▶ _Activity_
Please restate each line of the material word for word and omit any pictures.

▶ _Given information_
* * *

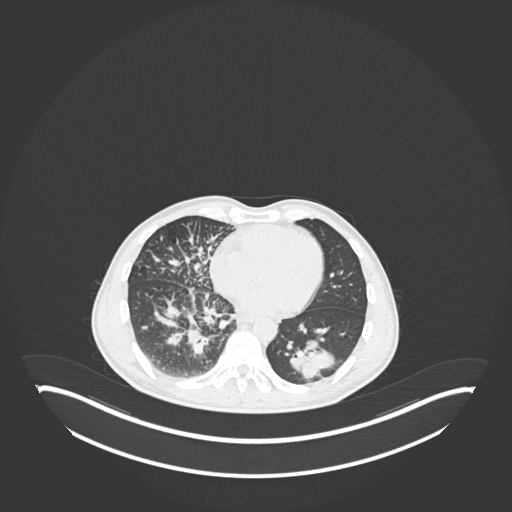
Chest CT, one axial slice; slice 85 of 237 in the series (ordered by position); reconstruction kernel B30f; 120 kVp; lung window (W 1500 / L -600 HU); 512 × 512 image matrix, field of view 500 × 500 mm. Patient: male, 49 years. Case-level facts recorded for this patient, not image findings: clinical TNM (as recorded): T2b N1 M0.
Annotated regions visible in this slice (bounding box drawn by a radiologist):
- lung tumour (recorded histology: adenocarcinoma): bounding box (x1, y1, x2, y2) in pixels: (286, 335, 336, 384)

* * *

▶ _Answer for the task_
Chest CT, one axial slice; slice 85 of 237 in the series (ordered by position); reconstruction kernel B30f; 120 kVp; lung window (W 1500 / L -600 HU); 512 × 512 image matrix, field of view 500 × 500 mm. Patient: male, 49 years. Case-level facts recorded for this patient, not image findings: clinical TNM (as recorded): T2b N1 M0.
Annotated regions visible in this slice (bounding box drawn by a radiologist):
- lung tumour (recorded histology: adenocarcinoma): bounding box (x1, y1, x2, y2) in pixels: (286, 335, 336, 384)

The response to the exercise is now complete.